**About this exercise:**
Every line that contains the word "what" should be copied from the records below.

[Transcribed page contents]
--- START ---
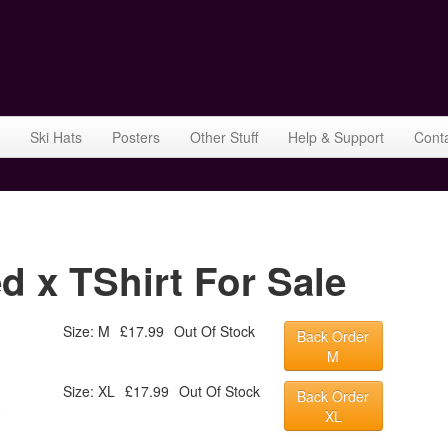
Ski Hats
Posters
Other Stuff
Help & Support
Cont
 x TShirt For Sale
Size: M
£17.99
Out Of Stock
Back Order
M
Size: XL
£17.99
Out Of Stock
Back Order
XL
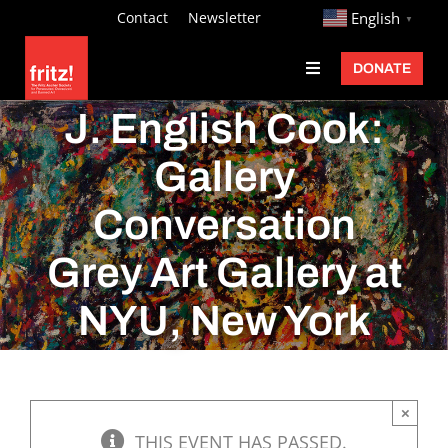
Skip
http://
Contact
Newsletter
English
▼
to
DONATE
Toggle
content
Navigation
Fritz Ascher
J. English Cook:
Events
Gallery
Programs
Conversation
Exhibitions
Grey Art Gallery at
Learn
NYU, New York
About
Donate
×
THIS EVENT HAS PASSED.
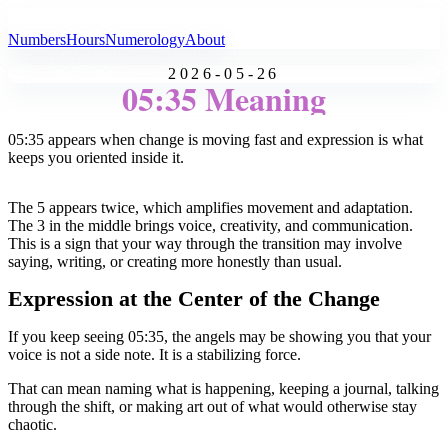
All Angel Numbers
Numbers
Hours
Numerology
About
2026-05-26
05:35 Meaning
05:35 appears when change is moving fast and expression is what
keeps you oriented inside it.
The 5 appears twice, which amplifies movement and adaptation.
The 3 in the middle brings voice, creativity, and communication.
This is a sign that your way through the transition may involve
saying, writing, or creating more honestly than usual.
Expression at the Center of the Change
If you keep seeing 05:35, the angels may be showing you that your
voice is not a side note. It is a stabilizing force.
That can mean naming what is happening, keeping a journal, talking
through the shift, or making art out of what would otherwise stay
chaotic.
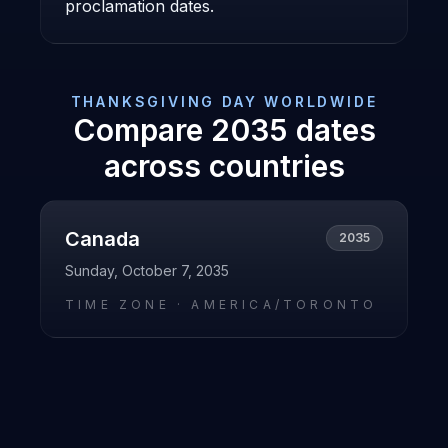
proclamation dates.
THANKSGIVING DAY
WORLDWIDE
Compare
2035
dates
across countries
Canada
2035
Sunday, October 7, 2035
TIME ZONE ·
AMERICA/TORONTO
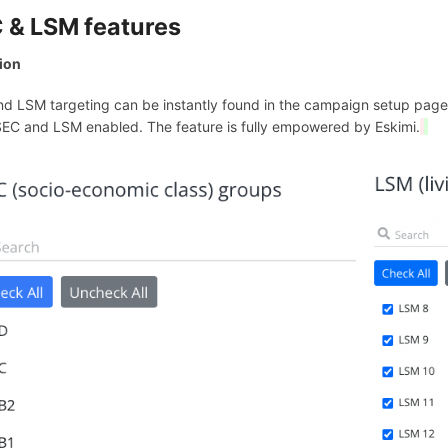
 & LSM features
ion
d LSM targeting can be instantly found in the campaign setup page. 
EC and LSM enabled. The feature is fully empowered by Eskimi.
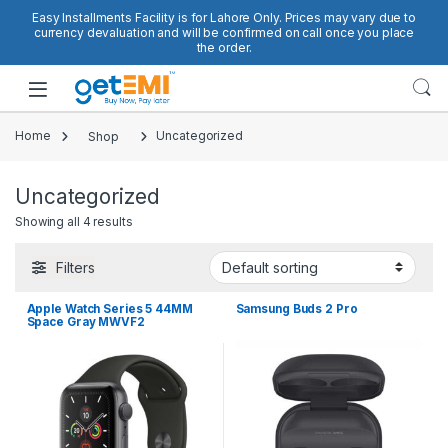
Skip to navigation
Skip to content
Easy Installments Facility is for Lahore Only. Prices may vary due to
currency devaluation and will be confirmed on call once you place
the order.
Open
Home
Shop
Uncategorized
Uncategorized
Showing all 4 results
Filters
Apple Watch Series 5 44MM
Samsung Buds 2 Pro
Space Gray MWVF2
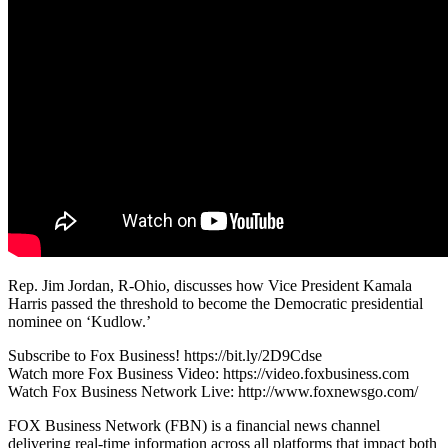
Rep. Jim Jordan, R-Ohio, discusses how Vice President Kamala
Harris passed the threshold to become the Democratic presidential
nominee on ‘Kudlow.’
Subscribe to Fox Business! https://bit.ly/2D9Cdse
Watch more Fox Business Video: https://video.foxbusiness.com
Watch Fox Business Network Live: http://www.foxnewsgo.com/
FOX Business Network (FBN) is a financial news channel
delivering real-time information across all platforms that impact both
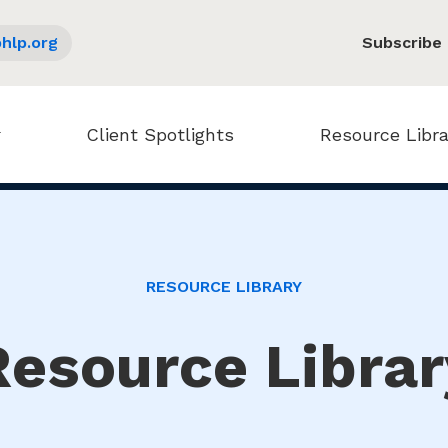
hlp.org
Subscribe
Client Spotlights
Resource Libra
RESOURCE LIBRARY
Resource Librar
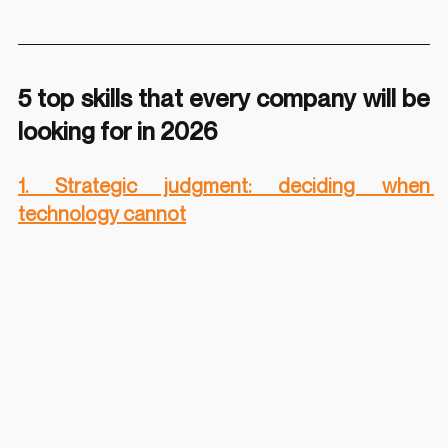
5 top skills that every company will be 
looking for in 2026
1. Strategic judgment: deciding when 
technology cannot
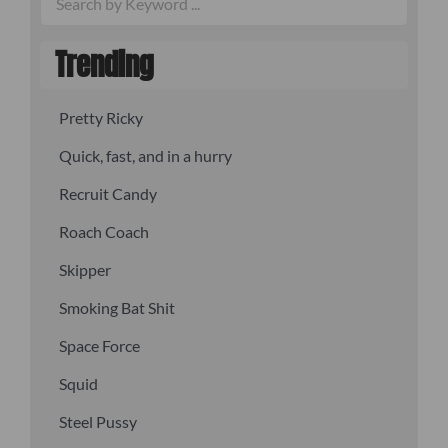
Trending
Pretty Ricky
Quick, fast, and in a hurry
Recruit Candy
Roach Coach
Skipper
Smoking Bat Shit
Space Force
Squid
Steel Pussy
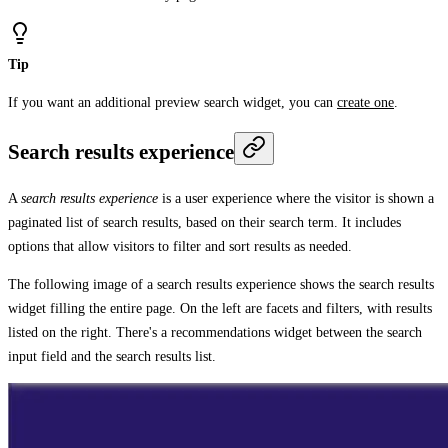
Tip
If you want an additional preview search widget, you can
create one
.
Search results experience
A
search results experience
is a user experience where the visitor is shown a
paginated list of search results, based on their search term. It includes
options that allow visitors to filter and sort results as needed.
The following image of a search results experience shows the search results
widget filling the entire page. On the left are facets and filters, with results
listed on the right. There's a recommendations widget between the search
input field and the search results list.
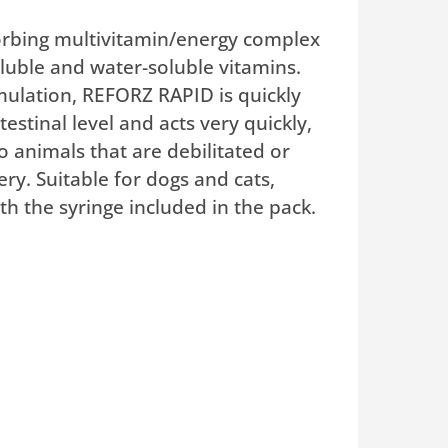
rbing multivitamin/energy complex
oluble and water-soluble vitamins.
rmulation, REFORZ RAPID is quickly
estinal level and acts very quickly,
o animals that are debilitated or
ry. Suitable for dogs and cats,
th the syringe included in the pack.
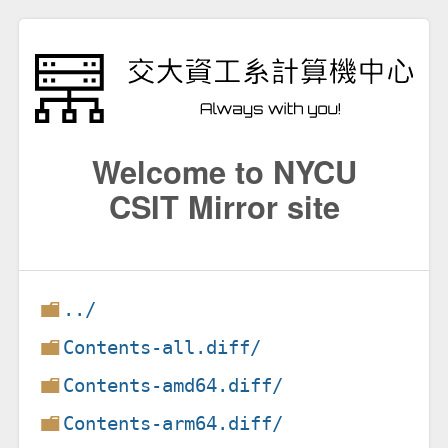
Welcome to NYCU
CSIT Mirror site
../
Contents-all.diff/
Contents-amd64.diff/
Contents-arm64.diff/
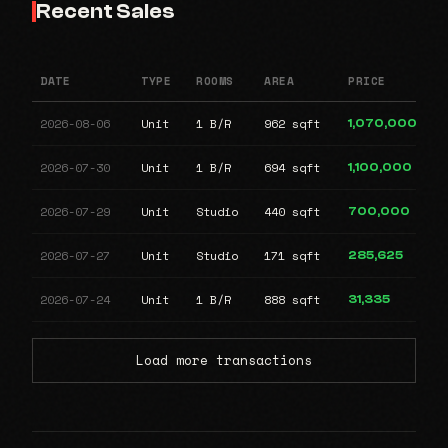
Recent Sales
DATE
TYPE
ROOMS
AREA
PRICE
2026-08-06
Unit
1 B/R
962 sqft
1,070,000
2026-07-30
Unit
1 B/R
694 sqft
1,100,000
2026-07-29
Unit
Studio
440 sqft
700,000
2026-07-27
Unit
Studio
171 sqft
285,625
2026-07-24
Unit
1 B/R
888 sqft
31,335
Load more transactions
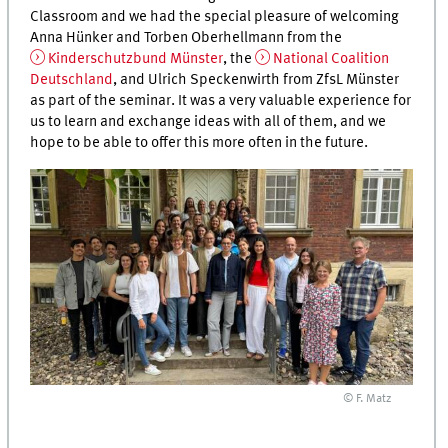
Classroom and we had the special pleasure of welcoming
Anna Hünker and Torben Oberhellmann from the
Kinderschutzbund Münster
, the
National Coalition
Deutschland
, and Ulrich Speckenwirth from ZfsL Münster
as part of the seminar. It was a very valuable experience for
us to learn and exchange ideas with all of them, and we
hope to be able to offer this more often in the future.
© F. Matz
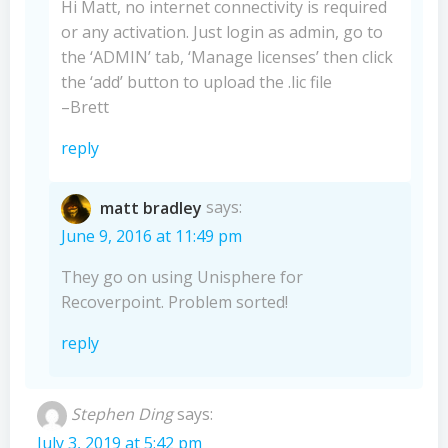
Hi Matt, no internet connectivity is required
or any activation. Just login as admin, go to
the ‘ADMIN’ tab, ‘Manage licenses’ then click
the ‘add’ button to upload the .lic file
–Brett
reply
matt bradley
says:
June 9, 2016 at 11:49 pm
They go on using Unisphere for
Recoverpoint. Problem sorted!
reply
Stephen Ding
says:
July 3, 2019 at 5:42 pm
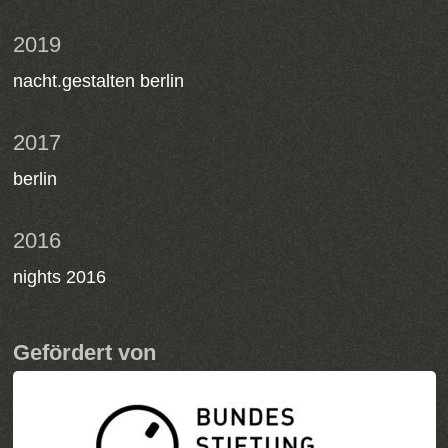
2019
nacht.gestalten berlin
2017
berlin
2016
nights 2016
Gefördert von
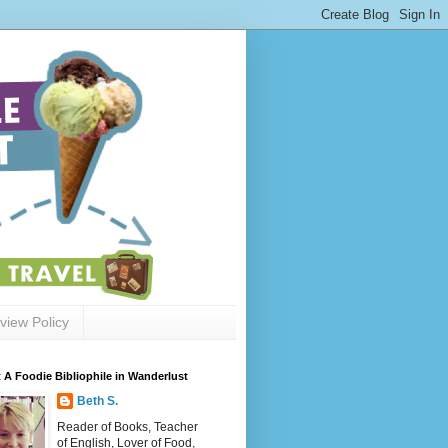
view Policy
 A Foodie Bibliophile in Wanderlust
Beth S.
Reader of Books, Teacher
of English, Lover of Food,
--- END ---
**Solution to this exercise:**
05:35 appears when change is moving fast and expression is what
That can mean naming what is happening, keeping a journal, talking
through the shift, or making art out of what would otherwise stay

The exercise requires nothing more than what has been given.